EXERCISE A
In the post on ExHiROM address mapping, what usage is listed for banks 80-BF at addresses 6000-7FFF?
EXERCISE B
Resume the post on ExLoROM and ExHiROM address bus mapping, starting after its final question.

DOCUMENT EXCERPT
--*--

I'm trying to understand what the correct address bus mapping is for ExLoROM and ExHiROM.

From what I've pieced together from other posts and websites (e.g. here) this seems to be the ExHiROM memory mapping:
Code:
Bank    Address    Usage
00-3F   8000-FFFF   ROM P1 (MIRROR)
40-7F   0000-FFFF   ROM P1
80-BF   8000-FFFF   ROM P0 (MIRROR)
80-BF   6000-7FFF   RAM
C0-FF   0000-FFFF   ROM P0
So I'm thinking that the respective address bus mapping would be the following (where "==>" means "connects to"):
Code:
CPU_A0-CPU_A21 ==> CART_A0-CART_A21
CPU_A22 ==> No Connect
CPU_A23 ==> Cart ROM0/ROM1 Chip-Select (specifically A23==1 ? ROM0_Enable : ROM1_Enable)
My questions:

1) Is the above bus mapping correct and will it work for Tales of Phantasia, Dai Kaiju Monogatari 2, Super Demo World, and the Bad Apple demo? Those are the only 4 ROMs that I know about that actually use ExHiRom.

2) What mapping does Star Ocean use? I know it's not ExHiRom...I'm guessing its ExLoRom?

--*--

SOURCE MATERIAL
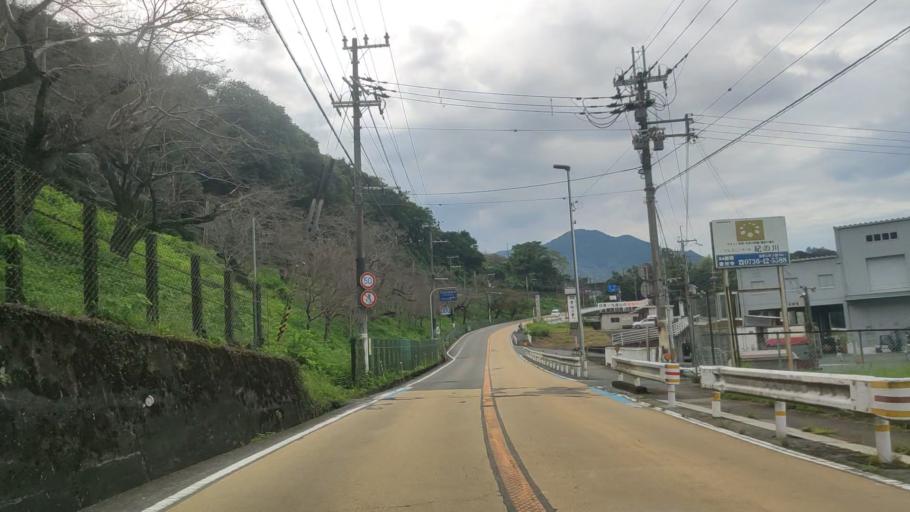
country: JP
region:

--*--

OUTPUT A
RAM.

OUTPUT B
3) What is the bus mapping for ExLoRom? It's even harder to find information on ExLoRom. Does ExLoROM actually connect CPU_A15 or is it still left unconnected like normal LoRom?

4) Fullsnes.txt refers to a "BigLoROM" format. Is that synonymous with ExLoROM?

5) Fullsnes.txt states, "Some LoROM games are bigger than 2Mbytes (eg. Super Metroid, Gunple, Wizardry 6, Derby Stallion 3), these have bank 0-3Fh mapped in the 32K LoROM banks as usually, and bank 40h and up each mapped twice in the 64K hirom banks." Is that referring to ExLoRom or is that describing yet another different mapping? The largest a standard LoRom game can be is 2MB (right?) so I'm assuming that it must be describing ExLoRom, however, I can't find the term ExLoRom anywhere in fullsnes.txt.

6) Are there any games at all that actually use CPU_A22?

7) Are there any games that use all 24 bits of the CPU address bus? I'm assuming not since I haven't seen any ROMs bigger than 8MB (aside from the Star Ocean No-SDD-1 hack).

I hope that's not too many questions for one post but I think they are all inter-related.

Thanks so much.

Jonathon
Re: CPU->Cart Address Mapping for ExLoROM/ExHiROM
by on (#179258)
jwdonal wrote:
2) What mapping does Star Ocean use? I know it's not ExHiRom...I'm guessing its ExLoRom?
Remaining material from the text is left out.